These are nervous times. Investors and taxpayers in the UK are frightened that we will all be clobbered by whatever Chancellor Rachel Reeves ends up doing in the Budget on October 30. But investors are worried everywhere. And from a global perspective, the most troubling concerns are in America.
Set aside US politics, and look at the numbers. Last week, the Congressional Budget Office estimated the budget deficit for 2024 would be $1.8 trillion (£1.4 trillion), which works out at about 6.5 per cent of gross domestic product. That is unsustainable.
Maybe the next president, whoever he or she is, will be able to push the can down the road a bit longer, but at some stage there will be a crunch.

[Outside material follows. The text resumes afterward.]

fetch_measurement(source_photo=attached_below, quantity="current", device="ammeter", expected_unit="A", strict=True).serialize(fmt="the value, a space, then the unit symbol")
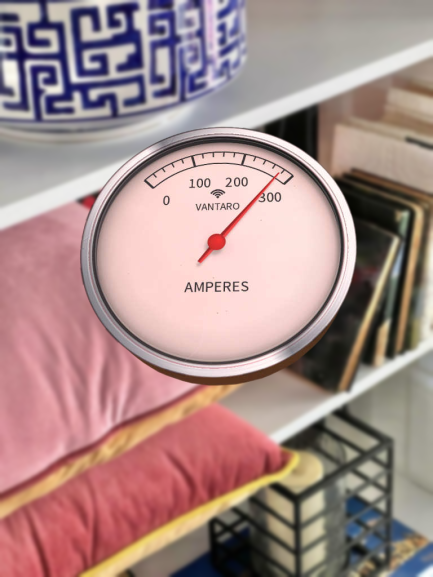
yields 280 A
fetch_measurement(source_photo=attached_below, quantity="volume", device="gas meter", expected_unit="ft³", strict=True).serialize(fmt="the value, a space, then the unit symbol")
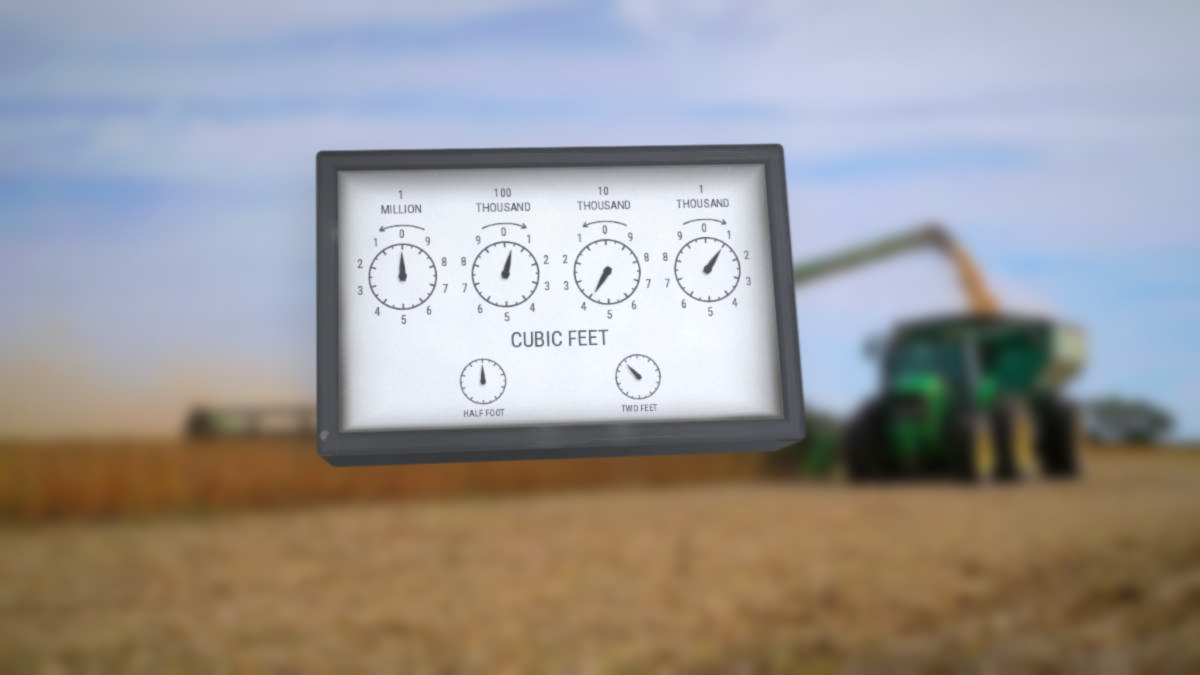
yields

Investors will demand higher interest rates to finance the debt, and that will change everything.
The current boom in US equities – with the S&P 500 hitting another record last week and up 22 per cent so far this year – is justified by the assumption of cheaper money next year.
The fact that bond yields have so far remained stable, despite the huge government deficit, depends on that too. But the Federal Reserve can only continue to cut rates if inflation keeps falling.

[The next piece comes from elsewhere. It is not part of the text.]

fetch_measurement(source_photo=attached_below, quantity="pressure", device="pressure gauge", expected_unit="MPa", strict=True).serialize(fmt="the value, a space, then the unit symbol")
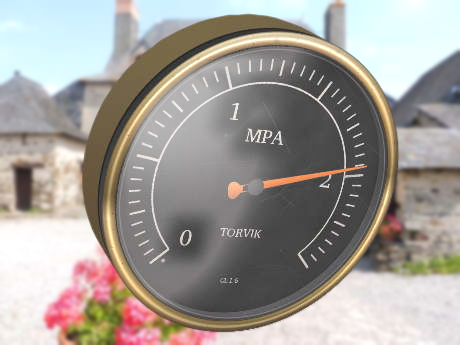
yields 1.95 MPa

If there is any serious evidence that the US's consumer price index is starting to push up again – and the latest number of 2.4 per cent was slightly disappointing – that support withers away.
So American equities are vulnerable. It has been an astounding boom, and investors everywhere who hold US shares will have had a wonderful ride.

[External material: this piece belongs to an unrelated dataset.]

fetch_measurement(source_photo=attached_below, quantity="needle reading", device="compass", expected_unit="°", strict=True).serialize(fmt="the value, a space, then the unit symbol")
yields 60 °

But we all know that bull markets come to an end – in either a whimper or a bang. Somewhere out in the future, one or other is in store. What can we say about that?
Well, commentators in America are in the usual camps, with the larger and more established ones generally expecting markets to keep performing well, and maverick advisers warning, if not of a crash, at least of a 'correction'.
I like the idea of a correction, technically a 10 per cent fall in the market, as reflection of the idea that things have got a bit out of hand but if prices come down a bit everything will be hunky-dory. On a very long view that must be right. Never bet against the US economy.
But some work by the London-based consultancy Longview Economics suggests that the next few months could be very bumpy.
It uses complex pricing models to come to this conclusion, but the punchline is that there is 'a high likelihood of an imminent 'wave of risk aversion', and that 'this bull run is due a major setback'.
My own view is that since the US bull market has run for two years, at some stage soon there will inevitably be a set-back, and the questions really are about the timing and extent of the decline.
On the first, the trigger could be US politics, a worsening of the already deeply troubling international conflicts, a sharp jump in inflation – or simply one of the sudden shifts in mood that sometimes take place without any specific cause.
On the scale of the decline, I feel that as far as the US economy is concerned there is more likely to be a mid-cycle pause than a serious recession.
If that is right, even a sharp fall in markets would be reversed fairly soon.
What is beyond dispute, though, is that this has become an unloved bull market.
If selling really picked up pace, a lot of weak holders would feel it was time to take some profits.
And us? For UK investors there is an immediate excuse to take profits, be they on US holdings or anywhere else. It is the near-certainty that capital gains tax will be pushed up in the Budget. So it is a no-brainer for anyone fortunate enough to have some gains they were thinking about taking to get on with it fast, if they are not held in a tax-efficient pension or Isa. There is good anecdotal evidence they are doing just that.
If there is going to be a sharp fall in US markets, it would be naive not to expect one here too.